Exercise prompt: Scan the entries below for the word "years", then copy each line that holds it.

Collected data
════════════════════

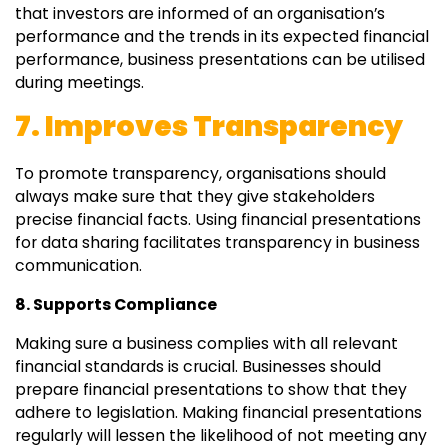
that investors are informed of an organisation’s
performance and the trends in its expected financial
performance, business presentations can be utilised
during meetings.
7. Improves Transparency
To promote transparency, organisations should
always make sure that they give stakeholders
precise financial facts. Using financial presentations
for data sharing facilitates transparency in business
communication.
8. Supports Compliance
Making sure a business complies with all relevant
financial standards is crucial. Businesses should
prepare financial presentations to show that they
adhere to legislation. Making financial presentations
regularly will lessen the likelihood of not meeting any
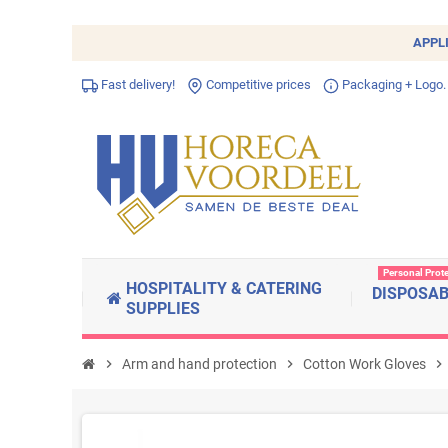
APPL
Fast delivery!
Competitive prices
Packaging + Logo.
Personal Prot
HOSPITALITY & CATERING
DISPOSA
SUPPLIES
chevron_right
Arm and hand protection
chevron_right
Cotton Work Gloves
chevron_right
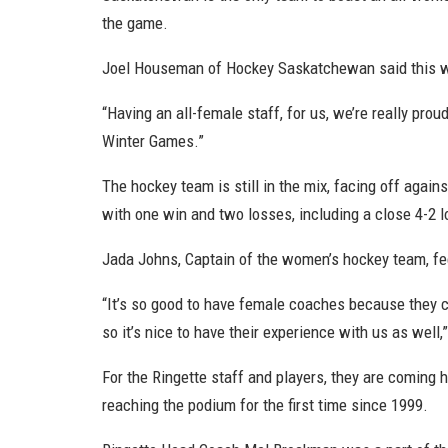
the game.
Joel Houseman of Hockey Saskatchewan said this wa
“Having an all-female staff, for us, we’re really prou
Winter Games.”
The hockey team is still in the mix, facing off agai
with one win and two losses, including a close 4-2 
Jada Johns, Captain of the women’s hockey team, fee
“It’s so good to have female coaches because they 
so it’s nice to have their experience with us as well,
For the Ringette staff and players, they are coming
reaching the podium for the first time since 1999.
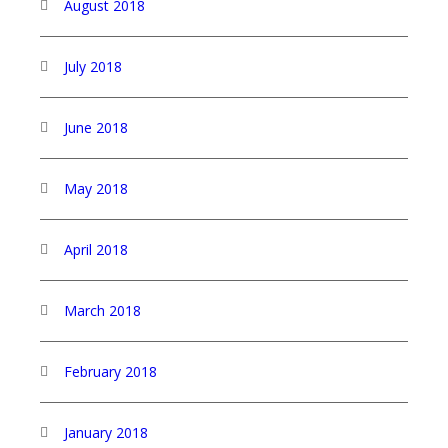
August 2018
July 2018
June 2018
May 2018
April 2018
March 2018
February 2018
January 2018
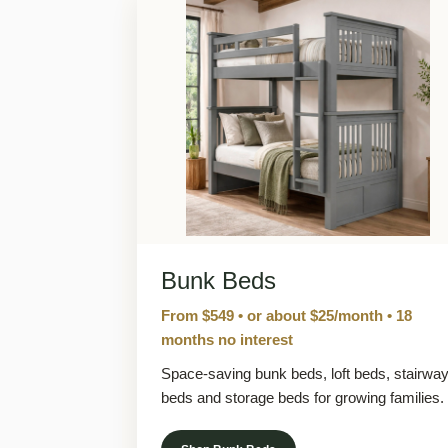
Bunk Beds
From $549 • or about $25/month • 18
months no interest
Space-saving bunk beds, loft beds, stairwa
beds and storage beds for growing families.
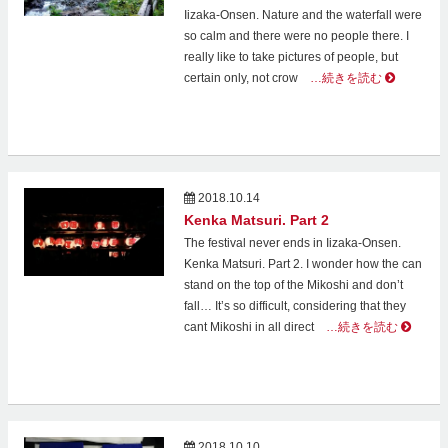
Iizaka-Onsen. Nature and the waterfall were
so calm and there were no people there. I
really like to take pictures of people, but
certain only, not crow
…続きを読む
2018.10.14
Kenka Matsuri. Part 2
The festival never ends in Iizaka-Onsen.
Kenka Matsuri. Part 2. I wonder how the can
stand on the top of the Mikoshi and don’t
fall… It’s so difficult, considering that they
cant Mikoshi in all direct
…続きを読む
2018.10.10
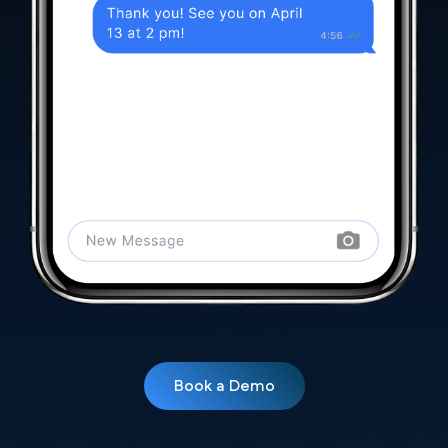
Book a Demo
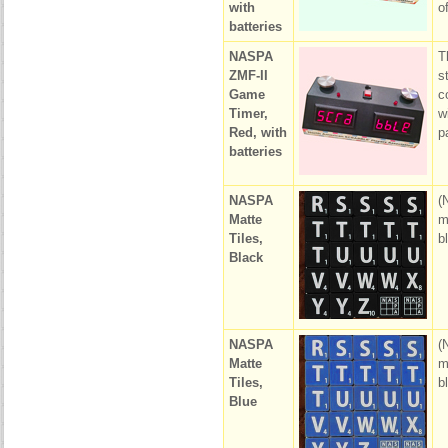
with
o
batteries
NASPA
T
ZMF-II
s
Game
c
Timer,
w
Red, with
p
batteries
NASPA
(
Matte
m
Tiles,
b
Black
NASPA
(
Matte
m
Tiles,
b
Blue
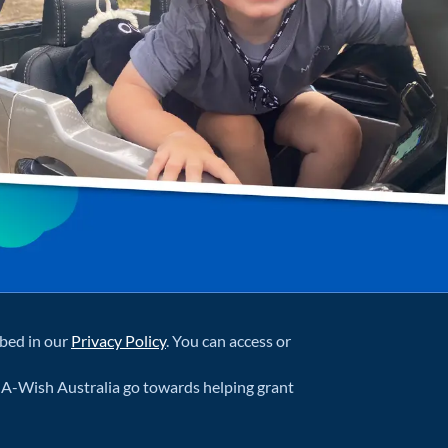
ibed in our
Privacy Policy
. You can access or
-A-Wish Australia go towards helping grant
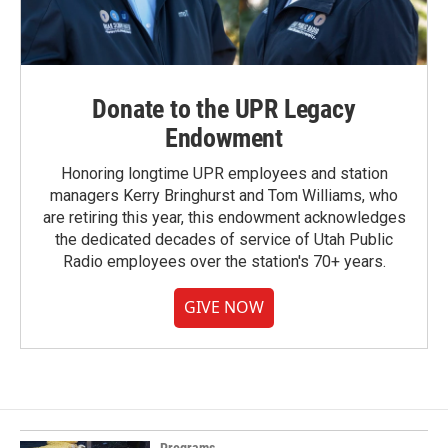
Donate to the UPR Legacy
Endowment
Honoring longtime UPR employees and station
managers Kerry Bringhurst and Tom Williams, who
are retiring this year, this endowment acknowledges
the dedicated decades of service of Utah Public
Radio employees over the station's 70+ years.
GIVE NOW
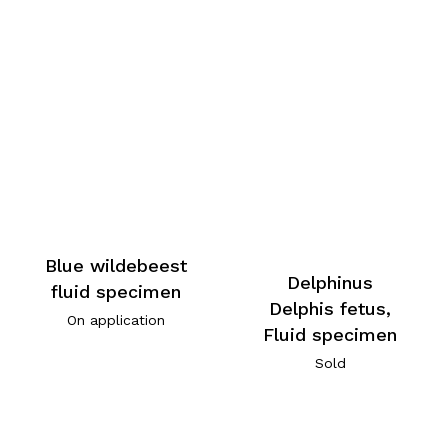
Blue wildebeest
Delphinus
fluid specimen
Delphis fetus,
On application
Fluid specimen
Sold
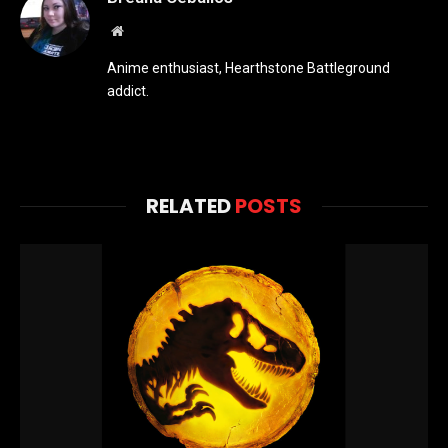
Website
Anime enthusiast, Hearthstone Battleground
addict.
RELATED
POSTS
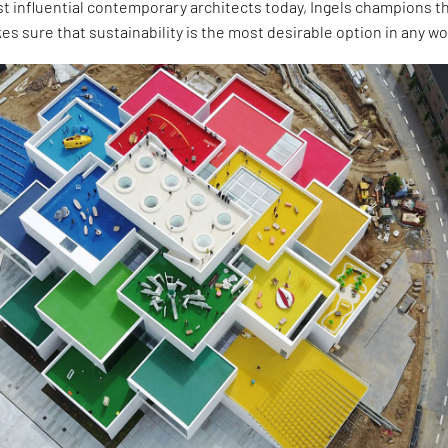
t influential contemporary architects today, Ingels champions t
es sure that sustainability is the most desirable option in any wo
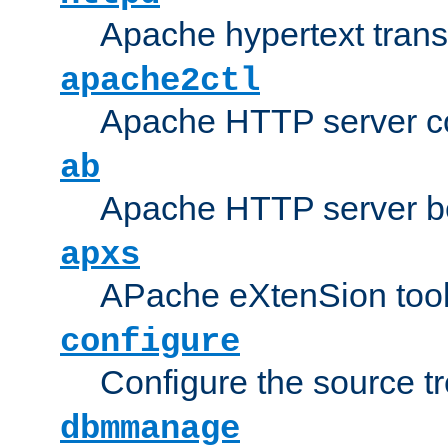
Apache hypertext transf
apache2ctl
Apache HTTP server con
ab
Apache HTTP server b
apxs
APache eXtenSion too
configure
Configure the source t
dbmmanage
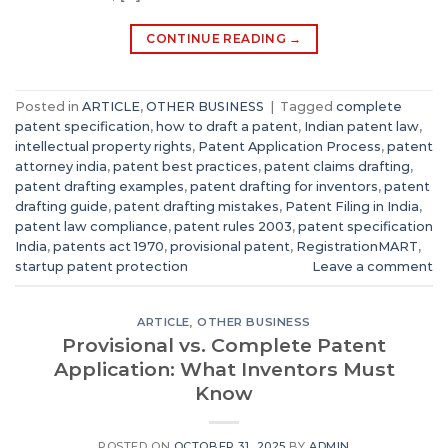
CONTINUE READING
→
Posted in
ARTICLE
,
OTHER BUSINESS
|
Tagged
complete
patent specification
,
how to draft a patent
,
Indian patent law
,
intellectual property rights
,
Patent Application Process
,
patent
attorney india
,
patent best practices
,
patent claims drafting
,
patent drafting examples
,
patent drafting for inventors
,
patent
drafting guide
,
patent drafting mistakes
,
Patent Filing in India
,
patent law compliance
,
patent rules 2003
,
patent specification
India
,
patents act 1970
,
provisional patent
,
RegistrationMART
,
startup patent protection
Leave a comment
ARTICLE
,
OTHER BUSINESS
Provisional vs. Complete Patent
Application: What Inventors Must
Know
POSTED ON
OCTOBER 31, 2025
BY
ADMIN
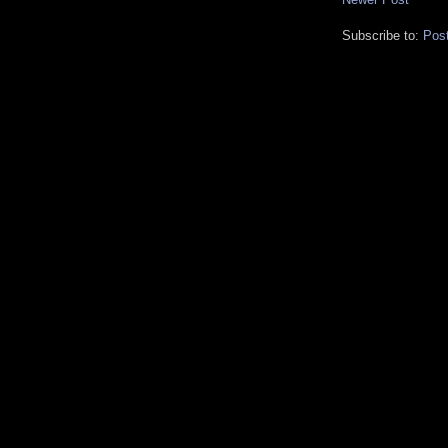
Subscribe to:
Pos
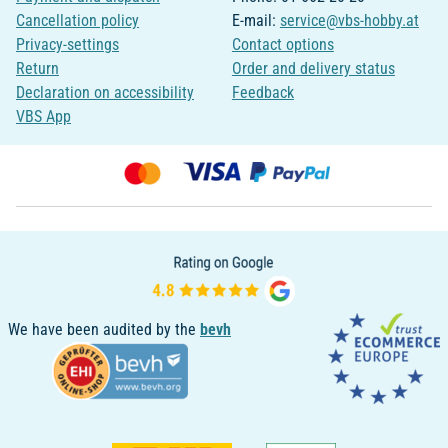
Cancellation policy
E-mail:
service@vbs-hobby.at
Privacy-settings
Contact options
Return
Order and delivery status
Declaration on accessibility
Feedback
VBS App
We have been audited by the
bevh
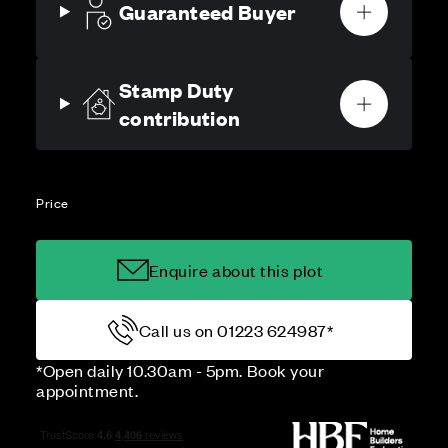
Guaranteed Buyer
Stamp Duty
contribution
Price
Enquire about this plot
Call us on 01223 624987*
*Open daily 10.30am - 5pm. Book your
appointment.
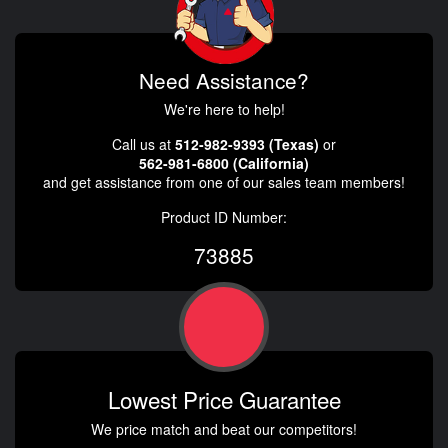
Need Assistance?
We're here to help!
Call us at
512-982-9393 (Texas)
or
562-981-6800 (California)
and get assistance from one of our sales team members!
Product ID Number:
73885
Lowest Price Guarantee
We price match and beat our competitors!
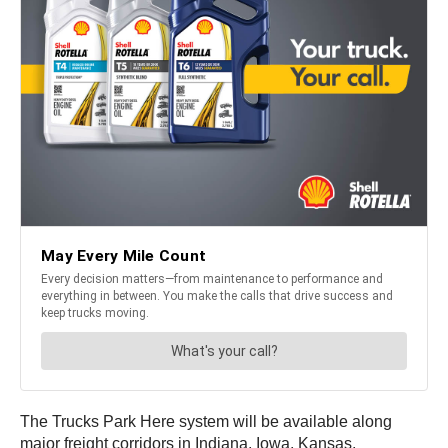
The Trucks Park Here system will be available along
major freight corridors in Indiana, Iowa, Kansas,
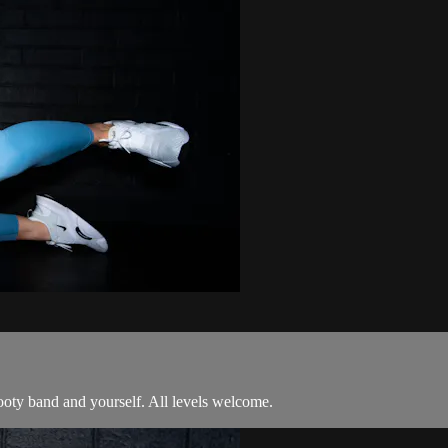
booty band and yourself. All levels welcome.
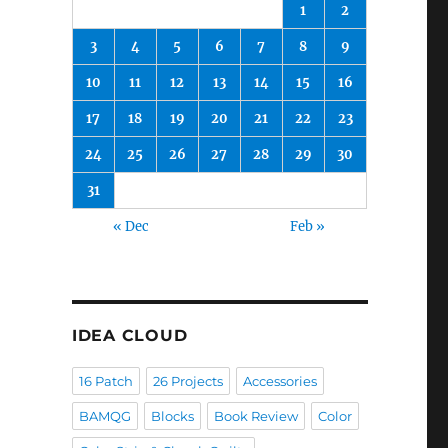
1
2
3
4
5
6
7
8
9
10
11
12
13
14
15
16
17
18
19
20
21
22
23
24
25
26
27
28
29
30
31
« Dec
Feb »
IDEA CLOUD
16 Patch
26 Projects
Accessories
BAMQG
Blocks
Book Review
Color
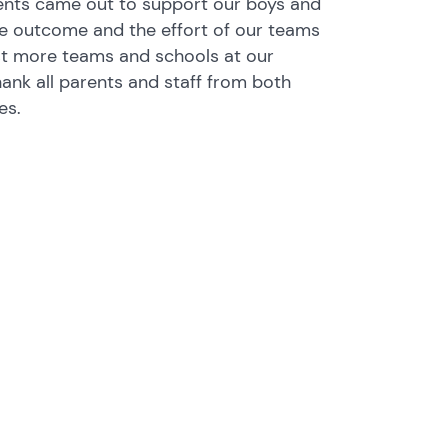
nts came out to support our boys and
the outcome and the effort of our teams
t more teams and schools at our
ank all parents and staff from both
es.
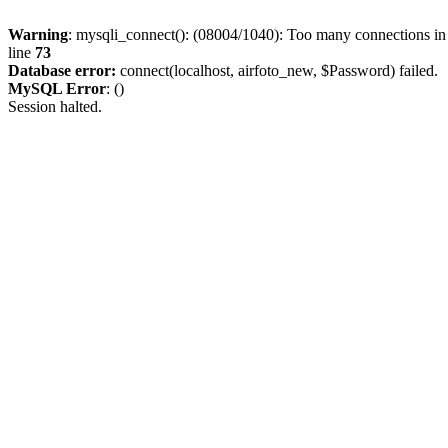
Warning
: mysqli_connect(): (08004/1040): Too many connections i
line
73
Database error:
connect(localhost, airfoto_new, $Password) failed.
MySQL Error
: ()
Session halted.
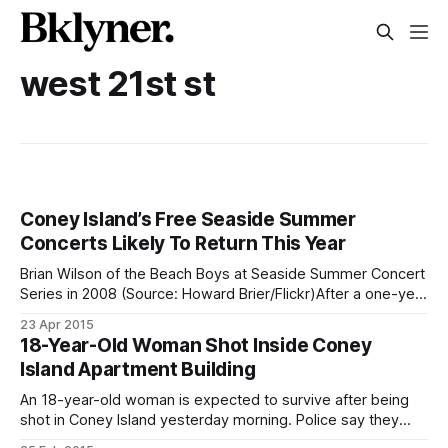
west 21st st
Coney Island’s Free Seaside Summer
Concerts Likely To Return This Year
Brian Wilson of the Beach Boys at Seaside Summer Concert
Series in 2008 (Source: Howard Brier/Flickr)After a one-year
hiatus following the departure of term-limited Borough
23 Apr 2015
President Marty Markowitz, it looks as if the Brooklyn
18-Year-Old Woman Shot Inside Coney
Borough President’s office under Eric Adams will resume
Island Apartment Building
hosting the annual
An 18-year-old woman is expected to survive after being
shot in Coney Island yesterday morning. Police say they
responded to a 911 call at 9:45am, and found the victim had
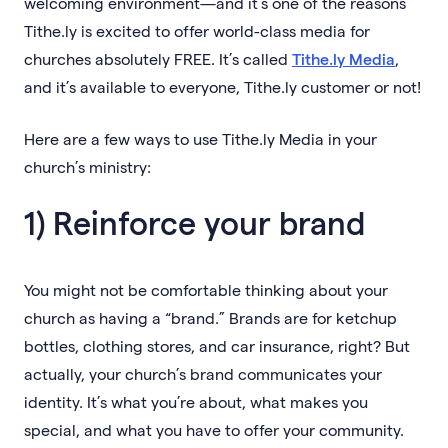
welcoming environment—and it’s one of the reasons
Tithe.ly is excited to offer world-class media for
churches absolutely FREE. It’s called
Tithe.ly Media
,
and it’s available to everyone, Tithe.ly customer or not!
Here are a few ways to use Tithe.ly Media in your
church’s ministry:
1) Reinforce your brand
You might not be comfortable thinking about your
church as having a “brand.” Brands are for ketchup
bottles, clothing stores, and car insurance, right? But
actually, your church’s brand communicates your
identity. It’s what you’re about, what makes you
special, and what you have to offer your community.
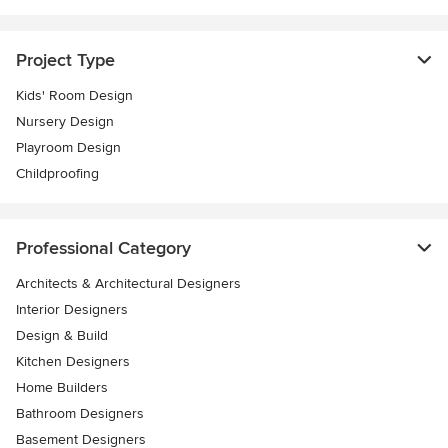
Project Type
Kids' Room Design
Nursery Design
Playroom Design
Childproofing
Professional Category
Architects & Architectural Designers
Interior Designers
Design & Build
Kitchen Designers
Home Builders
Bathroom Designers
Basement Designers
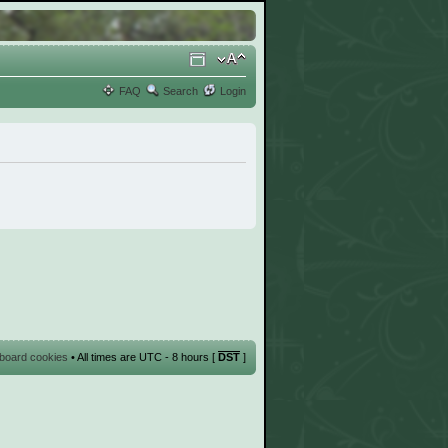
FAQ
Search
Login
l board cookies
• All times are UTC - 8 hours [
DST
]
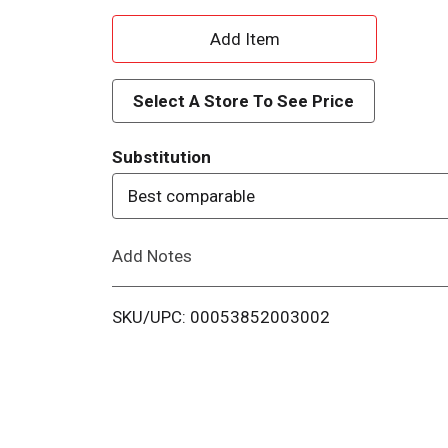
A
d
Select A Store To See Price
d
Substitution
T
Best comparable
o
Add Notes
L
i
SKU/UPC: 00053852003002
s
t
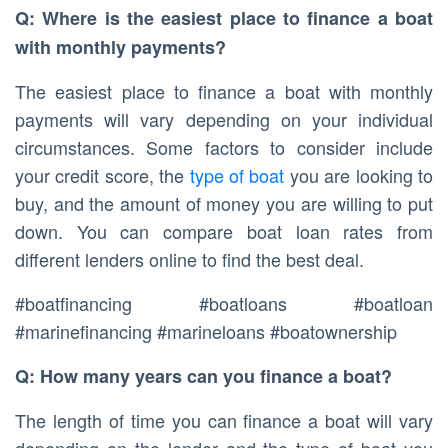
Q: Where is the easiest place to finance a boat
with monthly payments?
The easiest place to finance a boat with monthly
payments will vary depending on your individual
circumstances. Some factors to consider include
your credit score, the
type of boat
you are looking to
buy, and the amount of money you are willing to put
down. You can compare boat loan rates from
different lenders online to find the best deal.
#boatfinancing #boatloans #boatloan
#marinefinancing #marineloans #boatownership
Q: How many years can you finance a boat?
The length of time you can finance a boat will vary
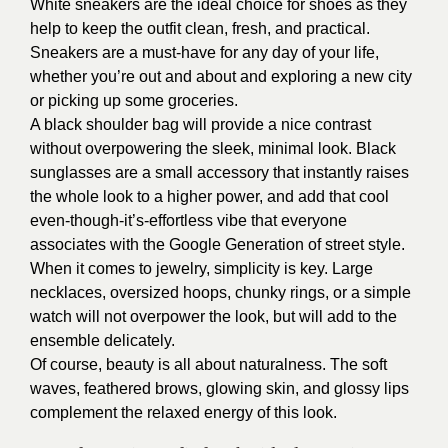
White sneakers are the ideal choice for shoes as they
help to keep the outfit clean, fresh, and practical.
Sneakers are a must-have for any day of your life,
whether you’re out and about and exploring a new city
or picking up some groceries.
A black shoulder bag will provide a nice contrast
without overpowering the sleek, minimal look. Black
sunglasses are a small accessory that instantly raises
the whole look to a higher power, and add that cool
even-though-it’s-effortless vibe that everyone
associates with the Google Generation of street style.
When it comes to jewelry, simplicity is key. Large
necklaces, oversized hoops, chunky rings, or a simple
watch will not overpower the look, but will add to the
ensemble delicately.
Of course, beauty is all about naturalness. The soft
waves, feathered brows, glowing skin, and glossy lips
complement the relaxed energy of this look.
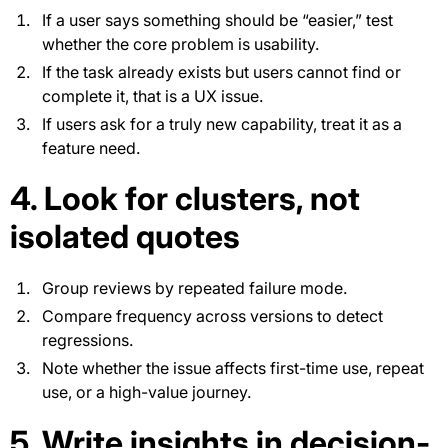
If a user says something should be “easier,” test
whether the core problem is usability.
If the task already exists but users cannot find or
complete it, that is a UX issue.
If users ask for a truly new capability, treat it as a
feature need.
4. Look for clusters, not
isolated quotes
Group reviews by repeated failure mode.
Compare frequency across versions to detect
regressions.
Note whether the issue affects first-time use, repeat
use, or a high-value journey.
5. Write insights in decision-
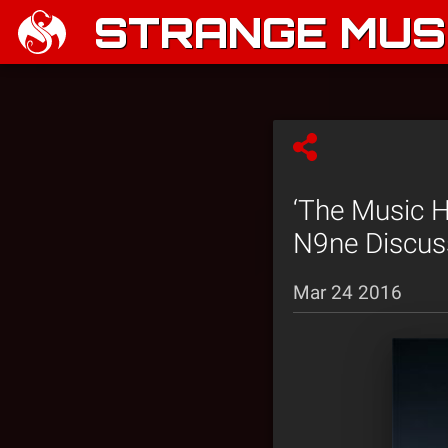
STRANGE MUSI
‘The Music 
N9ne Discuss
Mar 24 2016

════════════════════

Solution to this exercise:
Radio employees over the station's 70+ years.
Q: How many years can you finance a boat?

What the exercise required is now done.